- [TASK STATEMENT] Copy out every line of the records below word for word, leaving out the pictures.

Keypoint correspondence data
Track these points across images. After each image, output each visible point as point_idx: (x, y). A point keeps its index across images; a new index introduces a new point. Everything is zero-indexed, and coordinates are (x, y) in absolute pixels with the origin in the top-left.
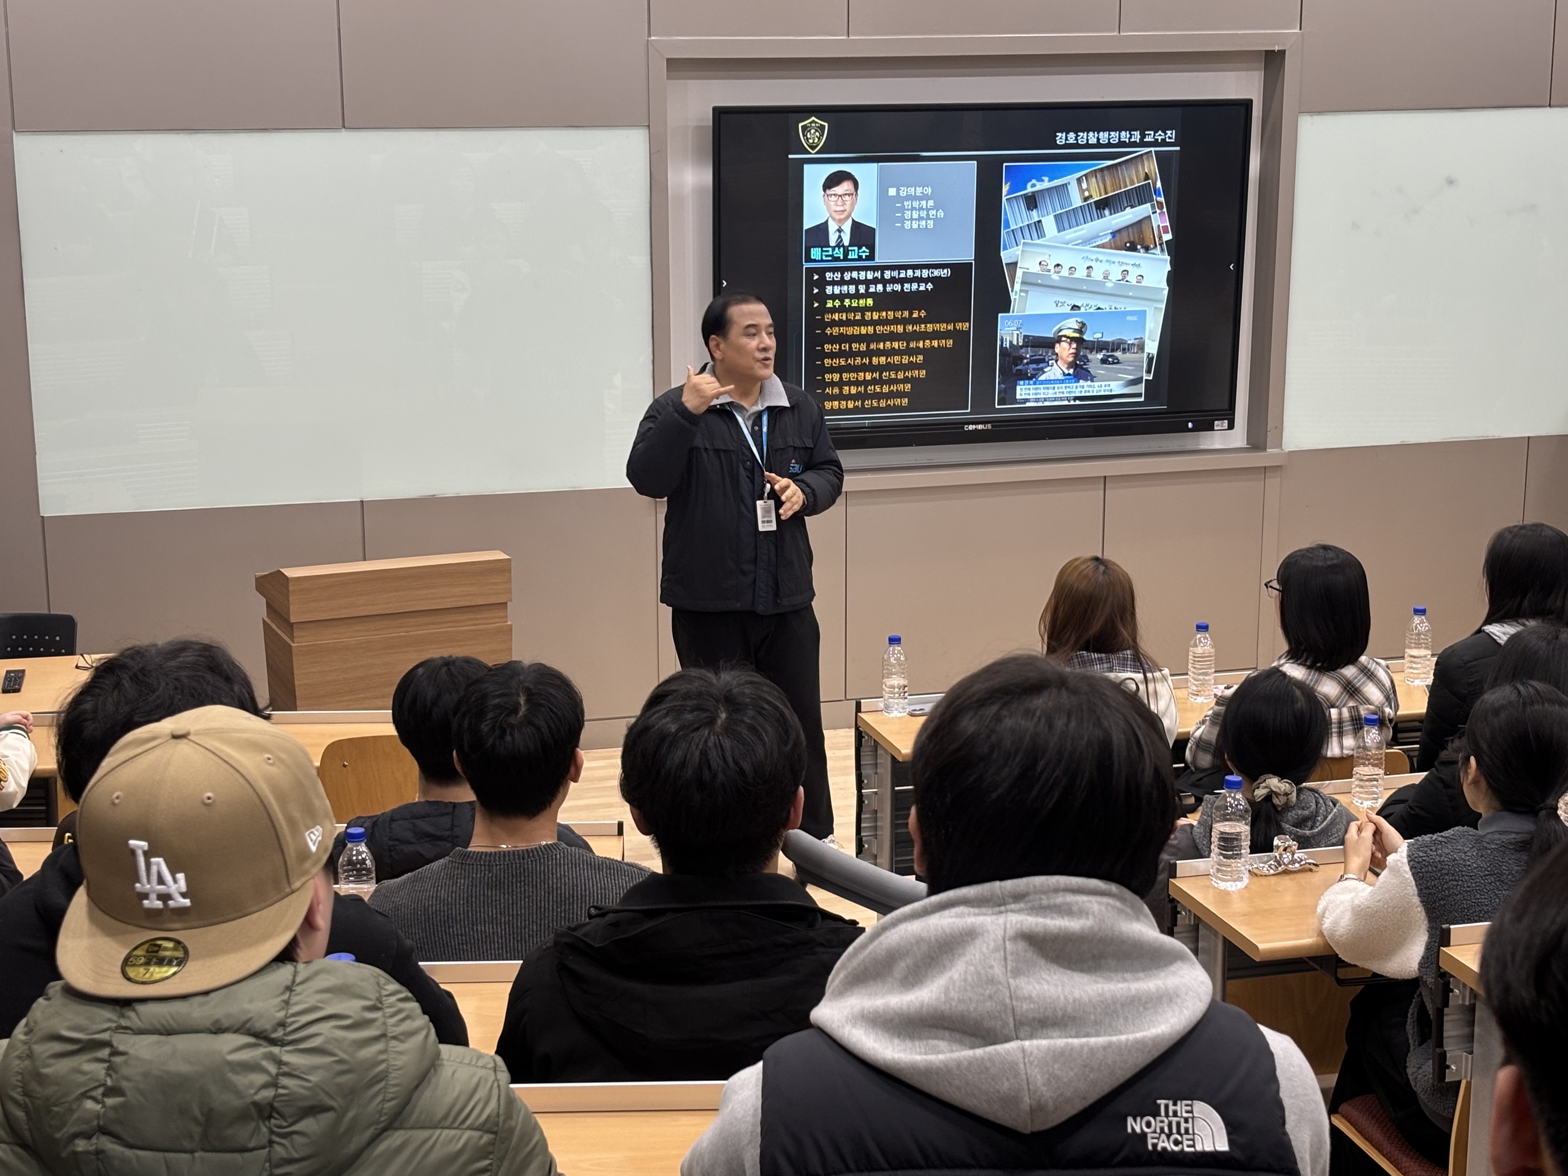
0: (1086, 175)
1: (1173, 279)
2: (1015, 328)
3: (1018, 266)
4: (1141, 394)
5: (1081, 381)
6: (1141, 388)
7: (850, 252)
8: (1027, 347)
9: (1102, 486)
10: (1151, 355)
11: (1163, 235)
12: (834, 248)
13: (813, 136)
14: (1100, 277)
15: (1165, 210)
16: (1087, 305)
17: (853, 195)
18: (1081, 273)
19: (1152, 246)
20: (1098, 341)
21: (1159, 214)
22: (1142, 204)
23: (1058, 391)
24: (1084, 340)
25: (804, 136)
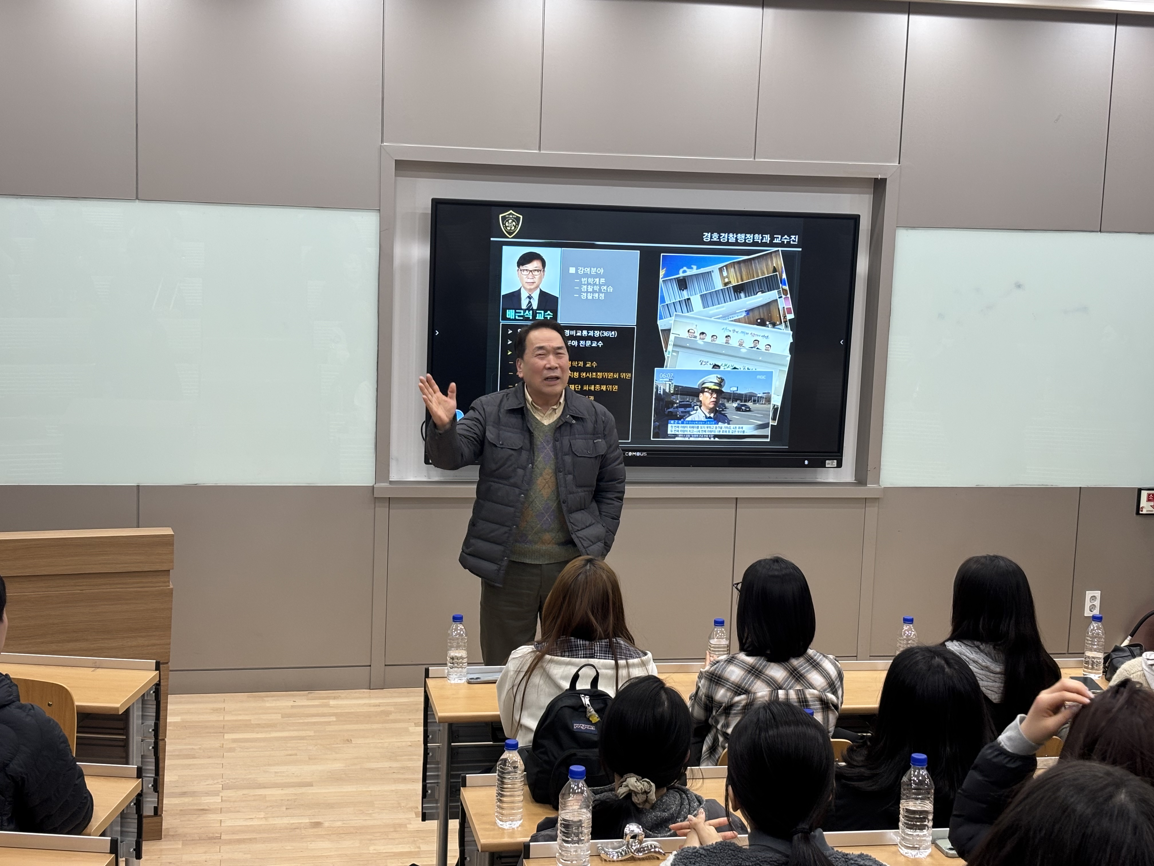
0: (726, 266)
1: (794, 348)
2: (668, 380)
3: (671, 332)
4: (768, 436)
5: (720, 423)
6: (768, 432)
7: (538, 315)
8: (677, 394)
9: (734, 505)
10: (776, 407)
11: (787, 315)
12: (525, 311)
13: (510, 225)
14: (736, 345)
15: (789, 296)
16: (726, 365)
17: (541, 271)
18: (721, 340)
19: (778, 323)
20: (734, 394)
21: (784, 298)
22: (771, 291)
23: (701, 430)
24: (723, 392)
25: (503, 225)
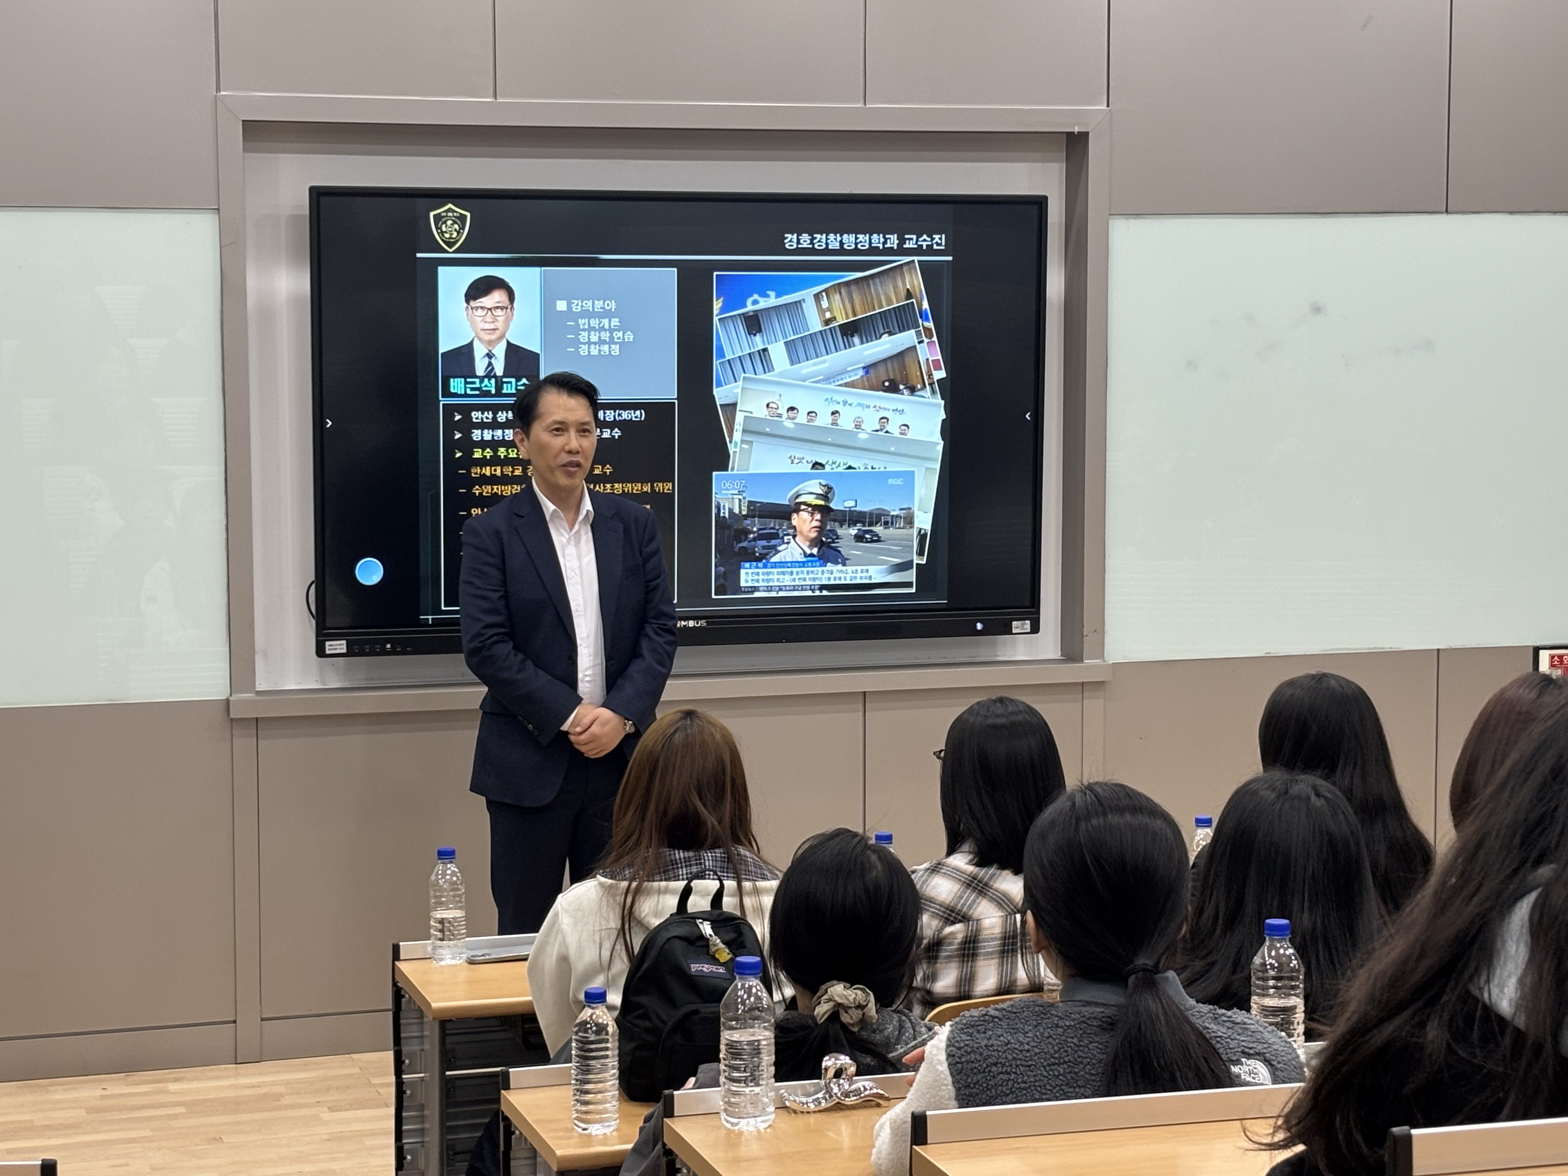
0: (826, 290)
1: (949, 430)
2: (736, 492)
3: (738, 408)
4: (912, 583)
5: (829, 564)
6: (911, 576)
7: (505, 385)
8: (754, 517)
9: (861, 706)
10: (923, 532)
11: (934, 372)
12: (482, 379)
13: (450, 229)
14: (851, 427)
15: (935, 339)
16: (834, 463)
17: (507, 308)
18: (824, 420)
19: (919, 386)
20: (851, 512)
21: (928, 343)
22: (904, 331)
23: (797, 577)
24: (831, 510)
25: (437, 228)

- [RESPONSE AREA]
Track these points across images. After each image, output each visible point as point_idx: (x, y). A point keeps its index across images; a new index introduces a new point. Everything is zero-indexed, and coordinates are (x, y) in absolute pixels with the origin in the top-left.
0: (1086, 175)
1: (1173, 279)
2: (1015, 328)
3: (1018, 266)
4: (1141, 394)
5: (1081, 381)
6: (1141, 388)
7: (850, 252)
8: (1027, 347)
9: (1102, 486)
10: (1151, 355)
11: (1163, 235)
12: (834, 248)
13: (813, 136)
14: (1100, 277)
15: (1165, 210)
16: (1087, 305)
17: (853, 195)
18: (1081, 273)
19: (1152, 246)
20: (1098, 341)
21: (1159, 214)
22: (1142, 204)
23: (1058, 391)
24: (1084, 340)
25: (804, 136)
0: (726, 266)
1: (794, 348)
2: (668, 380)
3: (671, 332)
4: (768, 436)
5: (720, 423)
6: (768, 432)
7: (538, 315)
8: (677, 394)
9: (734, 505)
10: (776, 407)
11: (787, 315)
12: (525, 311)
13: (510, 225)
14: (736, 345)
15: (789, 296)
16: (726, 365)
17: (541, 271)
18: (721, 340)
19: (778, 323)
20: (734, 394)
21: (784, 298)
22: (771, 291)
23: (701, 430)
24: (723, 392)
25: (503, 225)
0: (826, 290)
1: (949, 430)
2: (736, 492)
3: (738, 408)
4: (912, 583)
5: (829, 564)
6: (911, 576)
7: (505, 385)
8: (754, 517)
9: (861, 706)
10: (923, 532)
11: (934, 372)
12: (482, 379)
13: (450, 229)
14: (851, 427)
15: (935, 339)
16: (834, 463)
17: (507, 308)
18: (824, 420)
19: (919, 386)
20: (851, 512)
21: (928, 343)
22: (904, 331)
23: (797, 577)
24: (831, 510)
25: (437, 228)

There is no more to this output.